Die Beratungsgruppe, die die Entscheidungen von Facebook und Instagram zur Moderation von Inhalten überprüft, gab ihre erster Jahresbericht Mittwoch und krönt damit sein erstes Betriebsjahr.
Das Aufsichtsgremium hat im Jahr 2021 offenbar über eine Million Beschwerden von Facebook- und Instagram-Nutzern erhalten. Die meisten dieser Anfragen forderten das Gremium auf, Inhalte auf Meta-Apps zu kippen, die entfernt wurden, weil sie gegen die Regeln gegen Hassreden, Gewalt und Mobbing verstoßen hatten. Der Vorstand gab Entscheidungen und Erläuterungen zu 20 Fällen heraus, die er als „erheblich“ bezeichnet. In 70 Prozent der Fälle, die die Gruppe überprüfte, hob sie Metas ursprüngliche Feststellung auf.
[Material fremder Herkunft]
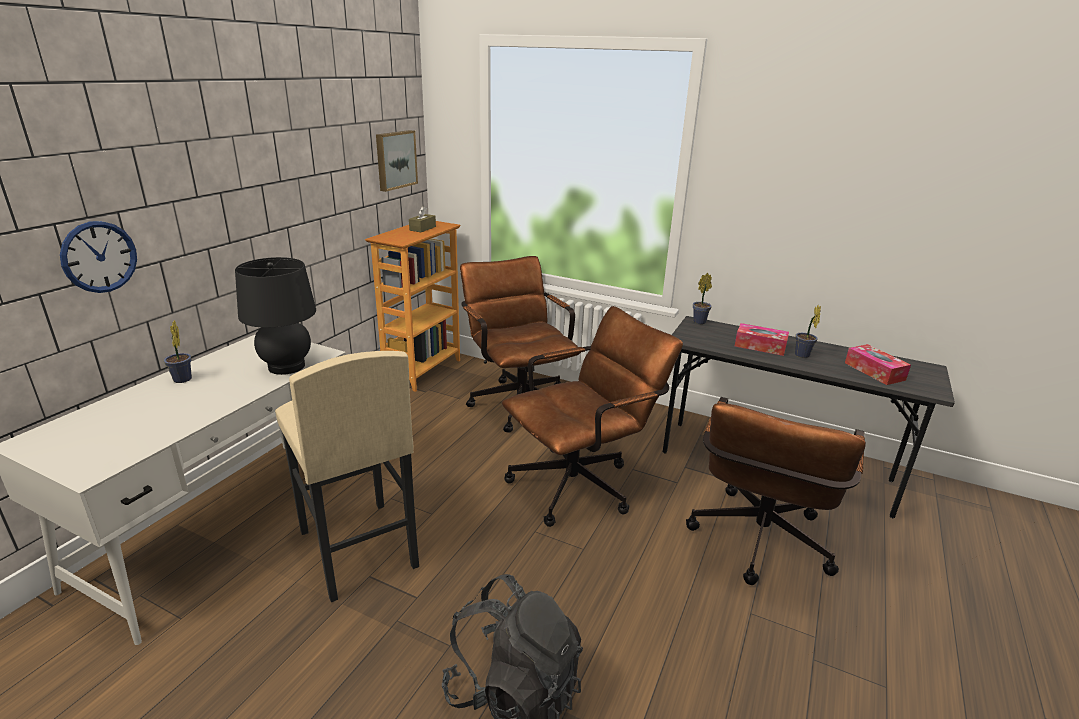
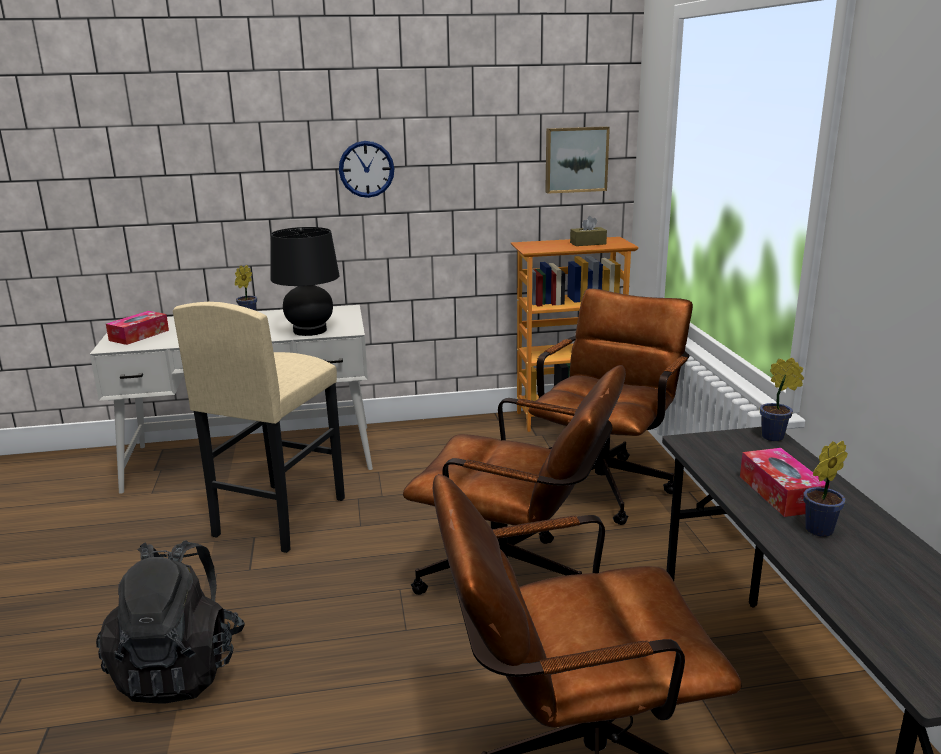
camera: 55 degrees right, 5 degrees down
(99, 257) = (217, 205): wall clock -> wall clock (366, 169)
(874, 371) = (892, 606): tissue box -> tissue box (139, 335)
„Es gab eindeutig einen enormen Nachholbedarf bei Facebook- und Instagram-Nutzern, um die von Meta getroffenen Entscheidungen zur Moderation von Inhalten bei einer von Meta unabhängigen Organisation anzufechten“, schreibt der Vorstand in dem Bericht.
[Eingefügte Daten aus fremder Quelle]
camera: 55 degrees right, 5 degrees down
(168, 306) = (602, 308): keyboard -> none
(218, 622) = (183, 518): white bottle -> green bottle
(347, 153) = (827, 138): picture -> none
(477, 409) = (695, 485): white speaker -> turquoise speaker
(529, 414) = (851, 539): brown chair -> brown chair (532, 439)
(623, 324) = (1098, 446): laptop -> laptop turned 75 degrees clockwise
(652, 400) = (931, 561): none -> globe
Die bisher prominenteste Entscheidung des Aufsichtsgremiums ist die Frage der Wiedereinsetzung des ehemaligen Präsidenten Donald Trump, der von Facebook entfernt wurde, nachdem er den Aufstand im US-Kapitol gefördert hatte. Der Vorstand reagierte auf diese Entscheidung, indem er Meta bat, die Regeln zu klären, mit denen er den ehemaligen Präsidenten von der Plattform geworfen hatte. „Bei der Anwendung dieser Strafe hat Facebook kein klares, veröffentlichtes Verfahren befolgt“, schrieb der Vorstand damals und fügte hinzu, dass Facebook keine Regel für „unbefristete“ Suspendierungen wie die für Trump erlassene habe.
Über seine Entscheidungen hinaus, die eine Art Präzedenzfall für die zukünftige Durchsetzung von Richtlinien darstellen, gibt der Vorstand Meta auch allgemeinere Empfehlungen, wie das Unternehmen über bestimmte Aspekte der Moderation von Inhalten und Regeln nachdenken sollte, die es einführen sollte.
In weniger prominenten Fällen empfahl der Vorstand Meta, die Regeln von Facebook und Instagram gegen Doxing zu verschärfen, forderte das Unternehmen auf, einen transparenten Bericht darüber herauszugeben, wie gut es COVID-19-bezogene Regeln durchgesetzt hat, und forderte es auf, der Faktenprüfung für Regierungen Vorrang einzuräumen die Gesundheitsfehlinformationen über offizielle Kanäle verbreiten.
Das Aufsichtsgremium gab in seinem ersten Jahr 86 politische Empfehlungen ab. Meta hat einige der Vorschläge des Vorstands für eine bessere Moderationstransparenz umgesetzt, darunter den Nutzern mehr Einblick zu geben, wenn sie gegen die Hassredenregeln der Plattform verstoßen, und sie darüber zu informieren, ob KI oder menschliche Moderation zu einer Durchsetzungsentscheidung geführt haben, und andere völlig ignoriert. Diese Ergebnisse werden im Jahresbericht nachverfolgt, der Aufschluss darüber gibt, wie effektiv die Wirkung der Gruppe wirklich ist und wie oft Meta seine Empfehlungen umsetzt oder beschönigt.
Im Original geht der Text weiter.